[Document excerpt]:
Austrian diplomat and politician

Ursula Plassnik (/de/; born 23 May 1956) is an Austrian diplomat and politician. She was Foreign Minister of Austria between October 2004 and December 2008. She has served as the Austrian ambassador to Switzerland from 2016 to 2021.

==Early life and career==
Plassnik is from the Austrian state of Carinthia and grew up in a social democratic family. She was born in Klagenfurt on 23 May 1956. From 1971 to 1972 she was an exchange student at the Foxcroft School in Middleburg, Virginia, United States. She received a law degree from the University of Vienna in 1978 and a postgraduate Certificate of Advanced European Studies (equivalent to a master's degree) from the College of Europe in Bruges, where she studied 1979–1980 (Salvador de Madariaga promotion). Subsequently, she worked in different positions in the Austrian Ministry for Foreign Affairs until 1997. Until that time she was considered to be politically neutral or even social-democratic.

On 1 July 1997 she was chosen by Wolfgang Schüssel, who was Austrian vice-chancellor at that time, to become his cabinet chief. In 2000 she refused an offer to work for the Council of Europe, in order to stay in Austria and help Wolfgang Schüssel when he became Austrian Chancellor in a coalition government with the Austrian Freedom Party. She is considered to be a close friend and confidante to Schüssel.

[Data extract]:
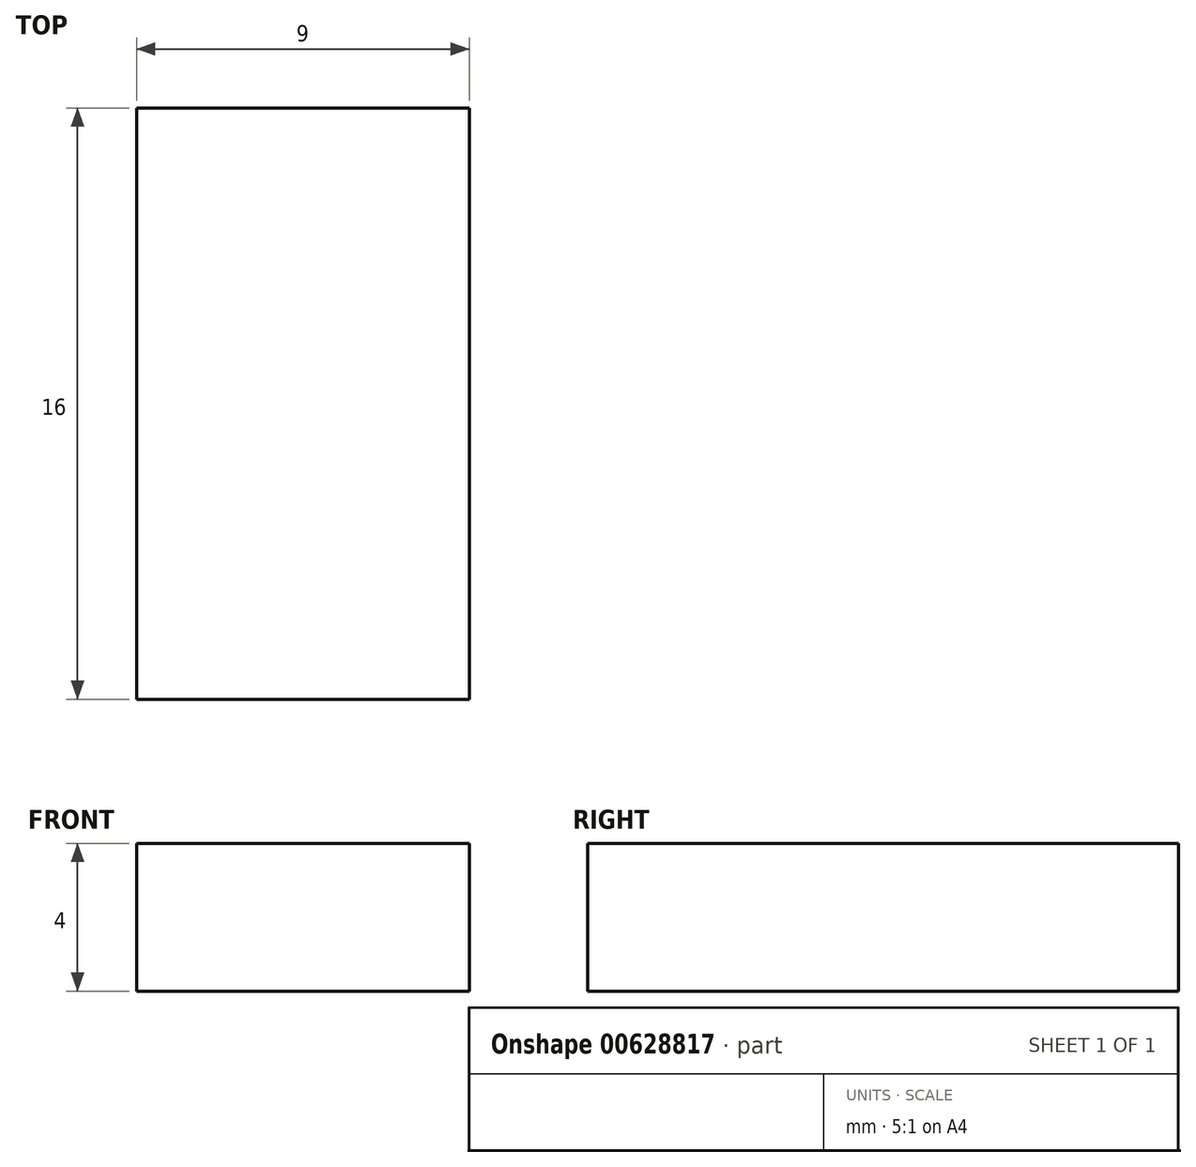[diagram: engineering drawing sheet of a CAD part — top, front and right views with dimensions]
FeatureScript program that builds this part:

[Objective 1]: Render this sentence from the Ursula Plassnik passage in French: "She was born in Klagenfurt on 23 May 1956."
[Objective 2]: Write what comes next in the passage on Ursula Plassnik, picking up right after its final sentence.

[Task response 1]: Elle est née à Klagenfurt le 23 mai 1956.

[Task response 2]:
She remained cabinet chief in Schüssel's government until 15 January 2004, when she became Austria's ambassador to Switzerland. Recently, Ursula Plassnik's application for the position as secretary-general of the Organization for Security and Cooperation in Europe (OSCE) has been vetoed by Turkey, because of her opposition to that country's bid to join the European Union. Her successor in July 2021 as ambassador is Austria career diplomat Maria Rotheiser-Scotti.

==Foreign Minister of Austria, 2004–2008==
Plassnik was appointed Foreign Minister on 18 October 2004, and sworn in on 20 October succeeding Benita Ferrero-Waldner, who resigned to become a European commissioner. She joined the Austrian People's Party after receiving the offer to become foreign minister. On 2 December 2008 she was succeeded by Michael Spindelegger.

Plassnik voiced concern over the 2006 Lebanon War. She called for an immediate end to hostilities in Lebanon.

==Other activities==
- European Council on Foreign Relations (ECFR), Member of the Council
- Foreign Policy and United Nations Association of Austria (UNA-AUSTRIA), Member of the Board
- Paris School of International Affairs (PSIA), Member of the Strategic Committee
- Trilateral Commission, Member of the Executive Committee

==Personal life==
Plassnik has been married twice. Her first marriage was to Dr. Georg Posch, who became secretary general of the Austrian Parliament. Her second marriage was to Swiss diplomat Gérard Stoudmann. She stands out in public due to her height, at 191 cm tall.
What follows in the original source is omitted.